A standard neural network classifier builds a model that predicts output values from input values. For example, the famous Iris Data has 150 items. Each item has four predictor variables (sepal length, sepal width, petal length, petal width) followed by one of three species to predict: setosa encoded as (1,0,0), versicolor encoded as (0,1,0), and virginica encoded as (0,0,1). The first item in the set is:
5.1, 3.5, 1.4, 0.2, 1, 0, 0
You train the neural classifier to find the defining weight constants so that given an input set of four values, the model correctly predicts the species.
A replicator neural network builds a model that predicts its own inputs.
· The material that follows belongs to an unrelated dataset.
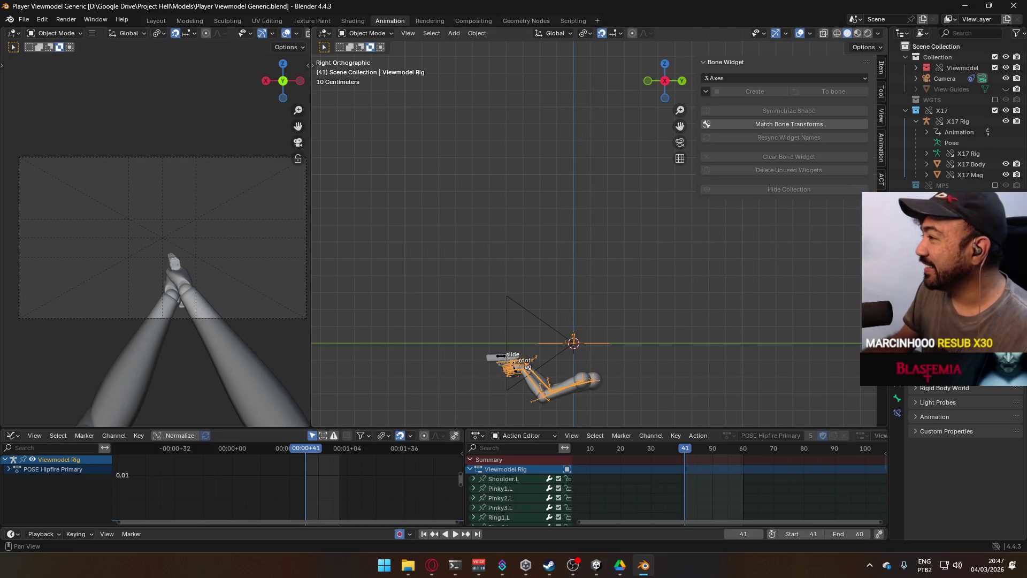
{"action": "left_click", "coordinate": [502, 354]}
This sounds strange at first, but I’ll explain the point shortly. For the Iris Data, you’d take the data for one of the three species (say, setosa), remove the encoded labels to predict. The idea is to feed the replicator NN the four inputs and have the model spit back the same four values. For example, conceptually, the first line of a training data file would be:
5.1, 3.5, 1.4, 0.2, 5.1, 3.5, 1.4, 0.2
The first four values act as inputs and the next set of four values act as the targets. Of course even though you could explicitly duplicate the outputs, there’s no need to do so because you can duplicate the values programmatically. because they’re the same.
(Click image to enlarge)
So, what’s the point? A replicator neural network can be used for anomaly detection. For example, if the data is some sort of network packet data, then you have tons of “normal” data. You create a replicator NN. Now when new data comes in, you pass it to the replicator. If the replicator NN doesn’t predict the packet data closely enough (defining what that means is the hard part), then the incoming packet might be malicious.
I coded up a short demo using raw Python. Good fun!
The moral of the story is that getting and using training data that is labeled (called supervised training) — and so has known correct output values — is time-consuming and difficult. Replicator NNs are an example of a machine learning technique that doesn’t need labeled data (unsupervised training).